*How to complete this task*: Every line containing "Priority" should be copied out. Go through the entries and find them.

[Opening Excerpted data section]

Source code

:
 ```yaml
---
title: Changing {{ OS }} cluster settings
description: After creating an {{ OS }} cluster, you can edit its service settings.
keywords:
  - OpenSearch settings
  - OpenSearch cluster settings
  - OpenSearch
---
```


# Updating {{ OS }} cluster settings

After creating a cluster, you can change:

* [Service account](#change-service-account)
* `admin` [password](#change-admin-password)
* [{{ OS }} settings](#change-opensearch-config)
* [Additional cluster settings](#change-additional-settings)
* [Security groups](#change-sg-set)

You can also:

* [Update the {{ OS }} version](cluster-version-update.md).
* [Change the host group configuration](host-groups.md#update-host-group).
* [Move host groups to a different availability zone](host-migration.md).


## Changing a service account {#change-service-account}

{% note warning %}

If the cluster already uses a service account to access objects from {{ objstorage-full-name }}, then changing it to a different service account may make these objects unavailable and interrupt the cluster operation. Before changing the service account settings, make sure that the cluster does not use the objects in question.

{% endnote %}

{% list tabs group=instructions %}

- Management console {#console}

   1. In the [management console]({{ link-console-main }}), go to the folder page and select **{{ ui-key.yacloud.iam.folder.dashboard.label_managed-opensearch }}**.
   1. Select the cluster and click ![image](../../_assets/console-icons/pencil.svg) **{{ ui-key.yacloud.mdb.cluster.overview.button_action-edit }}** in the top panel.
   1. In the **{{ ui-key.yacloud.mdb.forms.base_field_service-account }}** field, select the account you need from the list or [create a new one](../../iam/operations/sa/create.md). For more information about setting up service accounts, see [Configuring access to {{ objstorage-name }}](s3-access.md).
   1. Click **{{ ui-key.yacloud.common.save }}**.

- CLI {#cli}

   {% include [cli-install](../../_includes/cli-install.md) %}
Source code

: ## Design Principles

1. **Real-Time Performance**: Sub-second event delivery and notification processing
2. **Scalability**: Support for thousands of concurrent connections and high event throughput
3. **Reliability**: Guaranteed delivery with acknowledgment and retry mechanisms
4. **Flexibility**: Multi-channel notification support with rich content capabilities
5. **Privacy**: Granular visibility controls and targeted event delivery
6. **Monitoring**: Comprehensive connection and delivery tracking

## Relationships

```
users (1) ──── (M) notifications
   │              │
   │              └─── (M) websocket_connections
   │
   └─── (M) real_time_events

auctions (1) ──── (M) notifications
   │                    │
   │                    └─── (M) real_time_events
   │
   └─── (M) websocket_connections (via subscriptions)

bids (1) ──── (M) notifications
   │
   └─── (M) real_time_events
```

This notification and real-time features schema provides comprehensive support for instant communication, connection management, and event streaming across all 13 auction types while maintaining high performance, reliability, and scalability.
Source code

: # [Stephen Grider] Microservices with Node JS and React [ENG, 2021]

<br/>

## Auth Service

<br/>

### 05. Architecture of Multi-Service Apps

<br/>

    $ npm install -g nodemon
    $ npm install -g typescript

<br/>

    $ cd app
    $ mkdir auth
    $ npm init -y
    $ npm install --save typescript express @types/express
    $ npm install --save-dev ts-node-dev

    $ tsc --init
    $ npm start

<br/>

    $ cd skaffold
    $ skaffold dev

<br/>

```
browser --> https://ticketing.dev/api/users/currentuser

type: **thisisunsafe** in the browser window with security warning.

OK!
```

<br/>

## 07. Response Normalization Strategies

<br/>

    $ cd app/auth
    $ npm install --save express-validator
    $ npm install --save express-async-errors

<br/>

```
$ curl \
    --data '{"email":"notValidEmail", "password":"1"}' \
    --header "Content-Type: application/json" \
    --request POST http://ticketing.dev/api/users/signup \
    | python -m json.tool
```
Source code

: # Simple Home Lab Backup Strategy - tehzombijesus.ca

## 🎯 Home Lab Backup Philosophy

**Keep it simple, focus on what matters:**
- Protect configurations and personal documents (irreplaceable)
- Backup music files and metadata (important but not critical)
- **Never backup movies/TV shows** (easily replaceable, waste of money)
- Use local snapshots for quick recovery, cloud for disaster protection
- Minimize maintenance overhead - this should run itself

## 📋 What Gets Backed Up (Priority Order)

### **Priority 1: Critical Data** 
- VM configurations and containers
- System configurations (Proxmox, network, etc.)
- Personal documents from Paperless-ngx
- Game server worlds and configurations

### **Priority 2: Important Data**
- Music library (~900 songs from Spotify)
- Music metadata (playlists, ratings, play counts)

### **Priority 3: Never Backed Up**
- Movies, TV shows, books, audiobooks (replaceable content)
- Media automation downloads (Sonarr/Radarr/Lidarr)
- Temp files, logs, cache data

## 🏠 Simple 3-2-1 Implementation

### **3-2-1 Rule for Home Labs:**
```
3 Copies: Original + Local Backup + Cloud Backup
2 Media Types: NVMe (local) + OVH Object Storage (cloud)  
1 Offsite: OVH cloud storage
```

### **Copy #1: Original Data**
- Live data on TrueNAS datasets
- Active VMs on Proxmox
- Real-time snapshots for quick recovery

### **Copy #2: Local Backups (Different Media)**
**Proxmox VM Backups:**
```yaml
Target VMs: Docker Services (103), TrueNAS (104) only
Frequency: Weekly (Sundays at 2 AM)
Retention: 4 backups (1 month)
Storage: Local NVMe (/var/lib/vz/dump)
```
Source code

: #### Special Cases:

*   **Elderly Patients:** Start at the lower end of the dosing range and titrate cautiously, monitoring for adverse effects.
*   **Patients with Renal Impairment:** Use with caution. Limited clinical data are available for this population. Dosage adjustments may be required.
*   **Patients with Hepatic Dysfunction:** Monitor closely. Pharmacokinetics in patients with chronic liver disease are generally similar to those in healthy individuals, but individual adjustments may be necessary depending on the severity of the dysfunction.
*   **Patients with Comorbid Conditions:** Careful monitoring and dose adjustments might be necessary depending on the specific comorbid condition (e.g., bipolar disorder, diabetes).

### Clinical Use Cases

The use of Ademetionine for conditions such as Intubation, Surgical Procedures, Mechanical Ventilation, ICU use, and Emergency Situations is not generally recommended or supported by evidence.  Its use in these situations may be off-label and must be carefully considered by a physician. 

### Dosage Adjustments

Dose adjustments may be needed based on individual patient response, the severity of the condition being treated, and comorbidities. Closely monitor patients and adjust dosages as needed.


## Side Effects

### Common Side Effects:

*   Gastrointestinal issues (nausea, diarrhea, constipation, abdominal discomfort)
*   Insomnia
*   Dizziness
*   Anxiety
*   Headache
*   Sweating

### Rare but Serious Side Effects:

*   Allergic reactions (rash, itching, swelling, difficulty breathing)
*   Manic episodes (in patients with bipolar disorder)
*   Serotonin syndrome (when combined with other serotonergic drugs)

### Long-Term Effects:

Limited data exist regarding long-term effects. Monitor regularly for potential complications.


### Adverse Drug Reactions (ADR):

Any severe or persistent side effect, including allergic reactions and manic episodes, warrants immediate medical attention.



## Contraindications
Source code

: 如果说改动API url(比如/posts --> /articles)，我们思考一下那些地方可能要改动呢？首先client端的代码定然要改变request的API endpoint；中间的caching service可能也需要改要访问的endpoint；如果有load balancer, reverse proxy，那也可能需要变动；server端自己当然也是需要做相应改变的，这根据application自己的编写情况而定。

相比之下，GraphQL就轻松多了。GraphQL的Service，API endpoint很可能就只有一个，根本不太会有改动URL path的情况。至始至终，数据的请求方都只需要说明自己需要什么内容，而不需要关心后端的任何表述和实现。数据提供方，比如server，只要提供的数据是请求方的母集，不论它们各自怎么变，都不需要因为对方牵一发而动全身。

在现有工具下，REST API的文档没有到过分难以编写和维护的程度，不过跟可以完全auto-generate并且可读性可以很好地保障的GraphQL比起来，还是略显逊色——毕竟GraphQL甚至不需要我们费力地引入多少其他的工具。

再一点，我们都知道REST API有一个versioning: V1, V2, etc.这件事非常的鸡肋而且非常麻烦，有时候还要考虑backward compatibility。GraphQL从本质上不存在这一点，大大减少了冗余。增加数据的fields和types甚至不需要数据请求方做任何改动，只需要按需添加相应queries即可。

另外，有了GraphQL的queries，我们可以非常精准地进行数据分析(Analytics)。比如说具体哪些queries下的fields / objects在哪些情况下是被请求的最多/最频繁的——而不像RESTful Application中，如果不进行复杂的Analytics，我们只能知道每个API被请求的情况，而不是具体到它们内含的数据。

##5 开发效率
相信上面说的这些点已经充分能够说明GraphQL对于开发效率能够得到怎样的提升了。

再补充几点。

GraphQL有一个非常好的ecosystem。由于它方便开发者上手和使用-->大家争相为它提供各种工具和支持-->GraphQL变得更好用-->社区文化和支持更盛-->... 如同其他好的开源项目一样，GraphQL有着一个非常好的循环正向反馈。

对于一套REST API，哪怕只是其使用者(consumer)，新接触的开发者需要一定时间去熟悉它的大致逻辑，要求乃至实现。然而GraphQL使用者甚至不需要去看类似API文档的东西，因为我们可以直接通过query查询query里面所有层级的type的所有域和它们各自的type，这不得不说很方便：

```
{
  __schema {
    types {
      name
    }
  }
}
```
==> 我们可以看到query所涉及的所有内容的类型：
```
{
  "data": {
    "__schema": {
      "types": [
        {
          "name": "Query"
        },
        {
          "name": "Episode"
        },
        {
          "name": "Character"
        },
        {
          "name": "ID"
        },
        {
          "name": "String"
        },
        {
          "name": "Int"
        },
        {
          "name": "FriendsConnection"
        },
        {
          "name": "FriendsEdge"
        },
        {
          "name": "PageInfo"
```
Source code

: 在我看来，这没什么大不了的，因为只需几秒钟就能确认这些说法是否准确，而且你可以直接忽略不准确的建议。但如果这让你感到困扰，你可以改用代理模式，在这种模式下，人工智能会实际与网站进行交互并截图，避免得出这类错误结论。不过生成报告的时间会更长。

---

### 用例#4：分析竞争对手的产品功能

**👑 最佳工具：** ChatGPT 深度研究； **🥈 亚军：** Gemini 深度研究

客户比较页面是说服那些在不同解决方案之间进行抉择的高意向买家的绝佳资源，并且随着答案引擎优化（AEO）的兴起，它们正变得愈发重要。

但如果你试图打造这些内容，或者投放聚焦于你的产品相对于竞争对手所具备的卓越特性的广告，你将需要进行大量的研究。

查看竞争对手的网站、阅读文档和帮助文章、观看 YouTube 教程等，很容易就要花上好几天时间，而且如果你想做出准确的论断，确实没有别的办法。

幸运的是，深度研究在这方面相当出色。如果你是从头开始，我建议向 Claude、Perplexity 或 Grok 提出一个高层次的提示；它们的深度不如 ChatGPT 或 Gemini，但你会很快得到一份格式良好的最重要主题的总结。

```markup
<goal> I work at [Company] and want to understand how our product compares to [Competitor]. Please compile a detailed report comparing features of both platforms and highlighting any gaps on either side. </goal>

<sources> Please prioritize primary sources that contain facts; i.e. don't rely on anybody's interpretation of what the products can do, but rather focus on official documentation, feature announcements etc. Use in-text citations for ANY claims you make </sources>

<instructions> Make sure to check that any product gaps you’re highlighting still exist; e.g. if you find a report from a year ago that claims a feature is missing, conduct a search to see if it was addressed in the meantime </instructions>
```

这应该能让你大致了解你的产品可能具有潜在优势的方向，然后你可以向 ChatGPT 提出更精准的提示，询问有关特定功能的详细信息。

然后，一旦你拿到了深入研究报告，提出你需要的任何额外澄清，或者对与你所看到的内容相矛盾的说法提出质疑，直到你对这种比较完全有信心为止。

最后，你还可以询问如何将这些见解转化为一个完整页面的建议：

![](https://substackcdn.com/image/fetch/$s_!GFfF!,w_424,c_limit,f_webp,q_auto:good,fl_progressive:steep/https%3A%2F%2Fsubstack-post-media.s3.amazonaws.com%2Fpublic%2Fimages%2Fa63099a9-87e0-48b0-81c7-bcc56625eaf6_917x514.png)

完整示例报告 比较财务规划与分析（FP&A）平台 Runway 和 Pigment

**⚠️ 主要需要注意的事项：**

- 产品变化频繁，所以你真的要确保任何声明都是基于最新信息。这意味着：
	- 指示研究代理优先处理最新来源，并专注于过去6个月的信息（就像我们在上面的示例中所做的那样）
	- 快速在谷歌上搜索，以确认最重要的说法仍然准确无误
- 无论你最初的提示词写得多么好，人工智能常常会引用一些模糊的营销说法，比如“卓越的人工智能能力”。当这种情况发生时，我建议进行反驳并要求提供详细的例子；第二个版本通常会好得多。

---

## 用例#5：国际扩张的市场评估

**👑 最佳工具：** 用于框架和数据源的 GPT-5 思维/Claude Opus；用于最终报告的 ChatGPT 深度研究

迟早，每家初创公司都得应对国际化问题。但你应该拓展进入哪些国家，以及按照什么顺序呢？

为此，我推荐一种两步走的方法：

[Closing Excerpted data section]

*Response box*:
## 📋 What Gets Backed Up (Priority Order)
### **Priority 1: Critical Data** 
### **Priority 2: Important Data**
### **Priority 3: Never Backed Up**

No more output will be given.